The poem is written in iambic pentameter, one of the most common forms of versification in English. An iambic foot comprises an unstressed syllable followed by a stressed syllable. A pentameter consists of five iambic feet. The iambic meter can be seen in the following examples: “And there for honey, bees have sought in vain / And, beat from hence, have lighted there again” (Lines 23-34); “But heal the heart that thou hast wounded thus / Nor stain thy youthful tears with avarice” (Lines 324-25).
As many poets do when writing in iambic pentameter, Marlowe varies the metrical base by use of substitutions. A common substitution is the use of a trochee or a spondee in the first foot, which may emphasize a particular word against the expected metrical rhythm. A trochee is a reversed iamb—a stressed syllable followed by an unstressed one. A spondee consists of two stressed syllables. Examples of trochees include “Glistered” (Line 98) “Frighted” (Line 99), “Wretched” (Line 114), and “Strove to” (Line 364). Examples of spondees include “Rose-cheeked” (Line 93), “Blood-quaffing” (Line 151), Chaste Hero (Line 178), “Heaved up” (Line 190), and “Breathed darkness” (Line 191).
The poem is written in couplets. A couplet consists of two lines of verse that contain end-rhymes: “At Sestos Hero dwelt; Hero the fair / Whom young Apollo courted for her hair” (Lines 5-6, emphasis added). This is an example of what is called the “closed couplet”; its meaning does not depend on what comes before or after it and it has a complete grammatical structure. There are many closed couplets in the poem. Two more examples are, “Upon her head she wore a myrtle wreath / From whence her veil reached to the ground beneath” (Lines 17-18), and “She stayed not for her robes, but straight arose / And, drunk with gladness, to the door she goes” (Lines 719-20).
However, the verse is flexible in this respect, and many of the couplets are open rather than closed; the sense and grammatical structure extend into the following couplet. An example is “Her wide sleeves green, and bordered with a grove / Where Venus in her naked glory strove” (Lines 11-12), which is followed by “To please the careless and disdainful eyes / Of proud Adonis, that before her lies” (Lines 13-14). In other words, Marlowe employs enjambment at the end of the first couplet (“strove”). There is no punctuation at the end of the line, and the grammatical structure and the meaning carry over into the next line.

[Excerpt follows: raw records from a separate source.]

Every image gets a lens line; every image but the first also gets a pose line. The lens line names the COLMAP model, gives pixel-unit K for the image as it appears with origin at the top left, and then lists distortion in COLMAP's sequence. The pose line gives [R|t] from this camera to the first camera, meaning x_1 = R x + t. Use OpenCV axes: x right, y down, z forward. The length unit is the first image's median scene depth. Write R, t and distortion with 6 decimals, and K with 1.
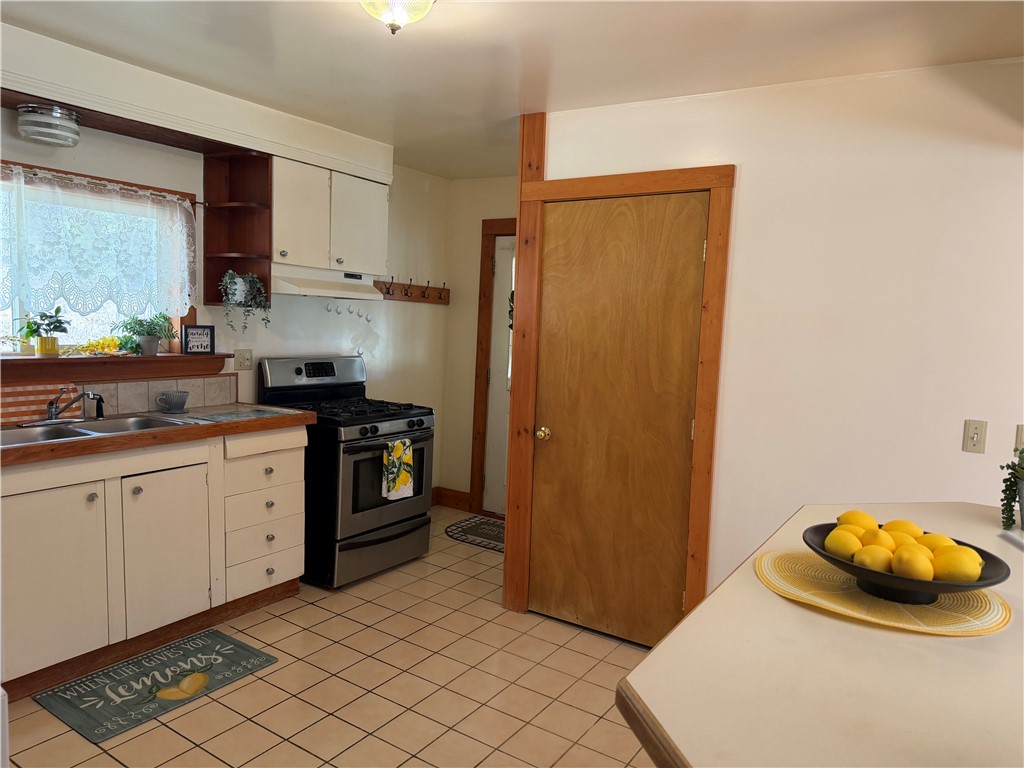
lens RADIAL K [[725.3, 0, 529.4], [0, 725.3, 392.2], [0, 0, 1]] dist [0.038300, -0.033448]
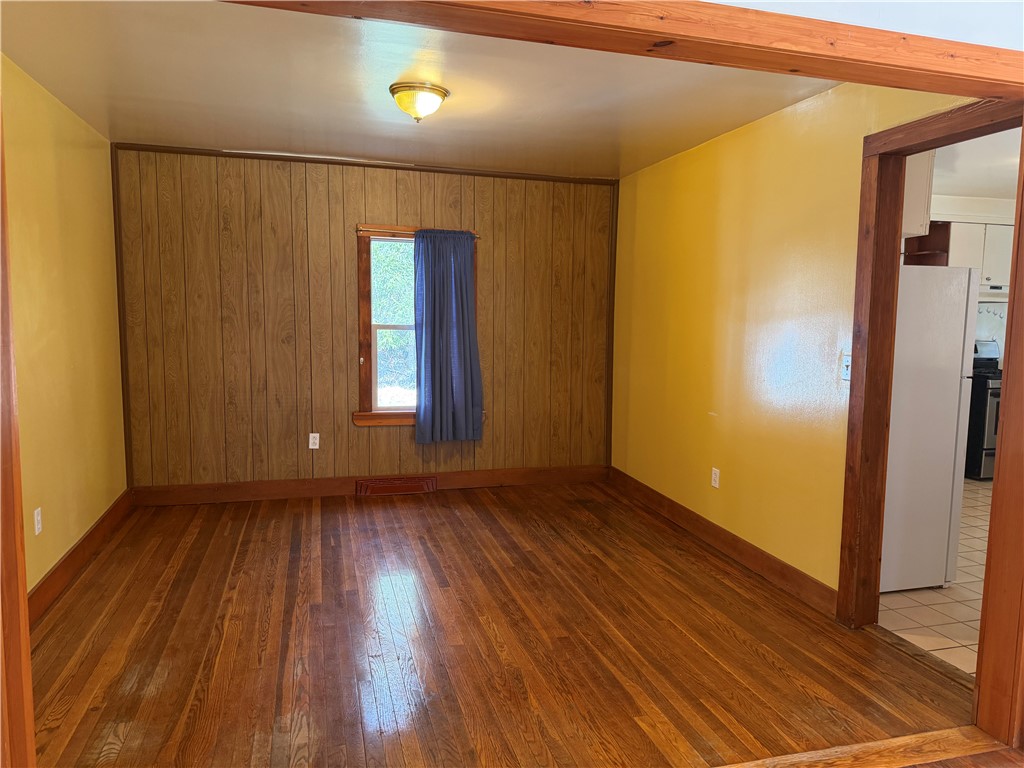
lens RADIAL K [[725.3, 0, 516.5], [0, 725.3, 386.8], [0, 0, 1]] dist [0.038300, -0.033448]
pose [[0.746017, 0.024445, -0.665478, 0.048204], [-0.047175, 0.998755, -0.016197, 0.147465], [0.664253, 0.043478, 0.746242, -0.987612]]
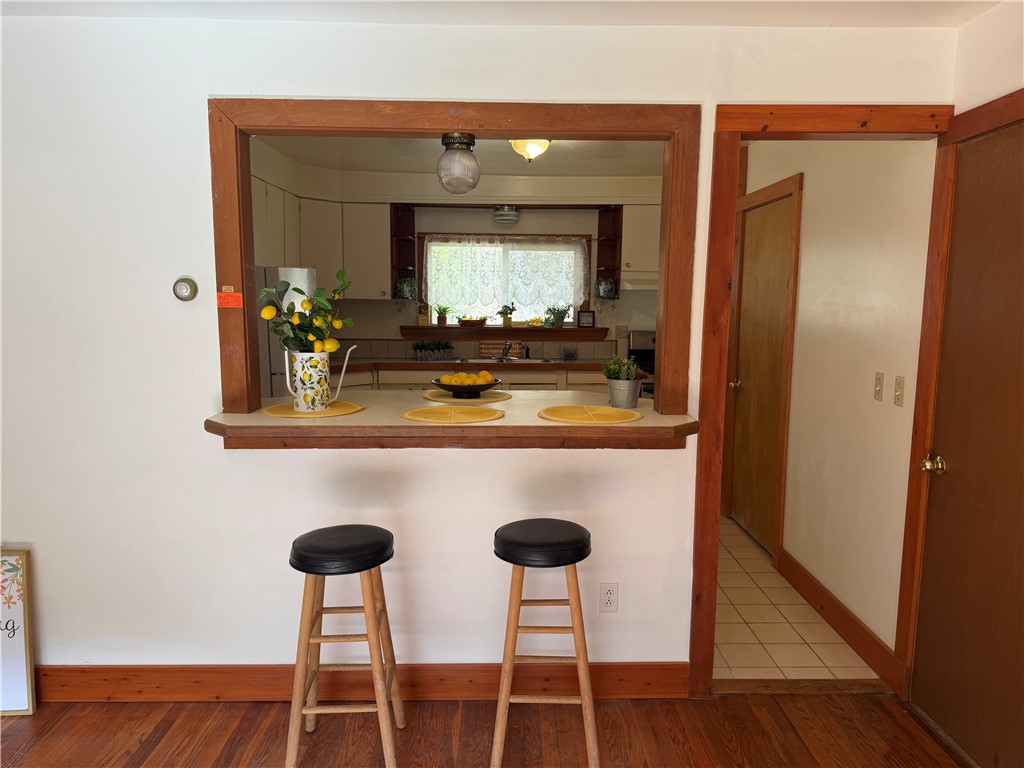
lens RADIAL K [[725.3, 0, 519.2], [0, 725.3, 380.9], [0, 0, 1]] dist [0.038300, -0.033448]
pose [[0.563182, 0.058818, -0.824237, 0.895423], [-0.072463, 0.997136, 0.021644, 0.049068], [0.823149, 0.047537, 0.565831, -0.094323]]
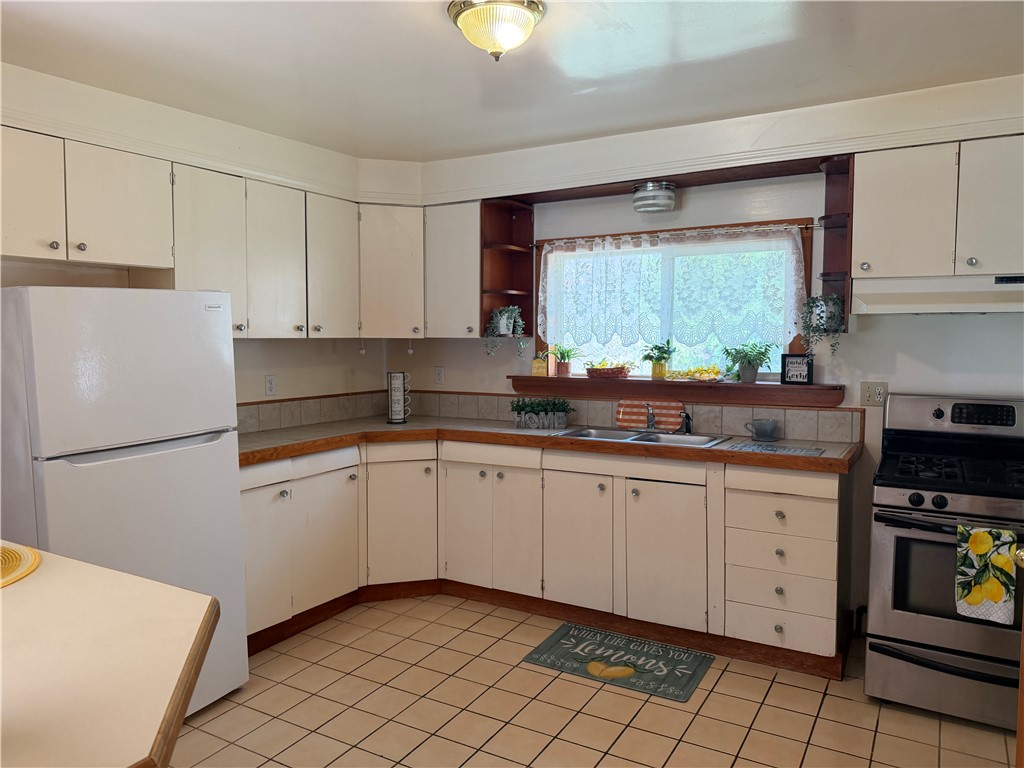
lens RADIAL K [[725.3, 0, 507.3], [0, 725.3, 389.3], [0, 0, 1]] dist [0.038300, -0.033448]
pose [[0.027540, 0.032160, -0.999103, 0.503187], [-0.100527, 0.994505, 0.029241, -0.035905], [0.994553, 0.099631, 0.030621, 0.607019]]
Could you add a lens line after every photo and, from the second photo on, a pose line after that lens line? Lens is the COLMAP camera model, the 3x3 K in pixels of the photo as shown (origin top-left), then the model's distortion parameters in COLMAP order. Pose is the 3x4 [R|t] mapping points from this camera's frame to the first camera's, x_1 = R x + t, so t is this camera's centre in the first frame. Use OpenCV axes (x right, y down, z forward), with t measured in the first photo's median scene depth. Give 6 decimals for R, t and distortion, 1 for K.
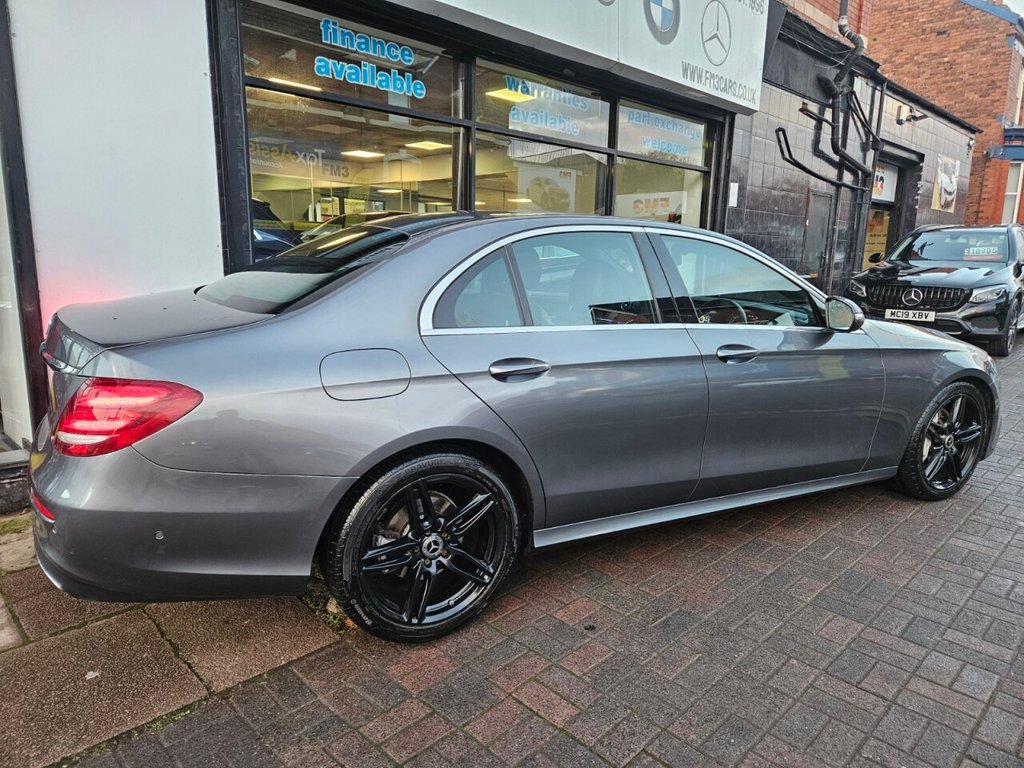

The following couplet provides another example of enjambment (sometimes also known as a run-on line): “Even as delicious meat is to the taste / So was his neck in touching, and surpassed” (Lines 63-64). The reader must quickly move to the next line to find out what Leander’s neck surpassed—it is “The white of Pelops’ shoulder” (Line 65).
Marlowe uses many similes. In a simile, one thing is compared to a different thing in order to bring out a similarity between them. Similes can often be recognized by the introductory words “as” or “like” (usually the latter in Hero and Leander). Many of these similes are simple and straightforward, such as, “Ah, simple Hero, learn thyself to cherish! / Lone women, like to empty houses, perish,” and “For every street, like to a firmament / Glister'd with breathing stars (Lines 97-98, emphasis added). Other similes are more extended, although they do not quite reach the level of complexity of the epic similes that are found in Homer’s Odyssey and Iliad. The following example occurs when Leander has gone home to Abydos but desperately misses Hero. The simile compares beauty, when accessible, to the sun when it shines straight down:
Like as the sun in a diameter
Fires and inflames objects removèd far,
And heateth kindly, shining lat’rally;
So beauty sweetly quickens when ’tis nigh (Lines 607-10, emphasis added).
Another example follows shortly thereafter, this time comparing Leander’s impatience to see Hero again, and his readiness to do anything to make it happen, to a horse that resists the controls imposed on it:
For as a hot, proud horse highly disdains
To have his head controlled, but breaks the reins,
Spits forth the ringled bit, and with his hooves
Checks the submissive ground; so he that loves,
The more he is restrained, the worse he fares (Lines 625-29, emphasis added).
These similes thus act as a means to illustrate and explain key qualities, ideas, and events that occur throughout the poem through the power of vivid comparisons.
The Greek gods are almost everywhere in Hero and Leander. There are at least 45 references and allusions to different gods and other mythological characters in the poem. This is not surprising, since the story is set in classical times. In addition, in Marlowe’s time, readers would have been familiar with Greek and Roman mythology and the allusions would have been meaningful to them.
The god mentioned most is Cupid, for obvious reasons: He is the god of desire and love. It is Cupid who fires the arrow of love that enters Hero’s heart, and from that point on, she is filled with desire and her romance with Leander is inevitable. The other mythological personage who is mentioned the most is Neptune, the sea god, who mistakes Leander for Ganimed in the long digression in the middle part of the poem. Finally, Venus, the goddess of love, is also an important figure in the poem, although she never directly appears. Over the course of the poem, Hero changes from a chaste devotee of the goddess to an active participant in love's rites.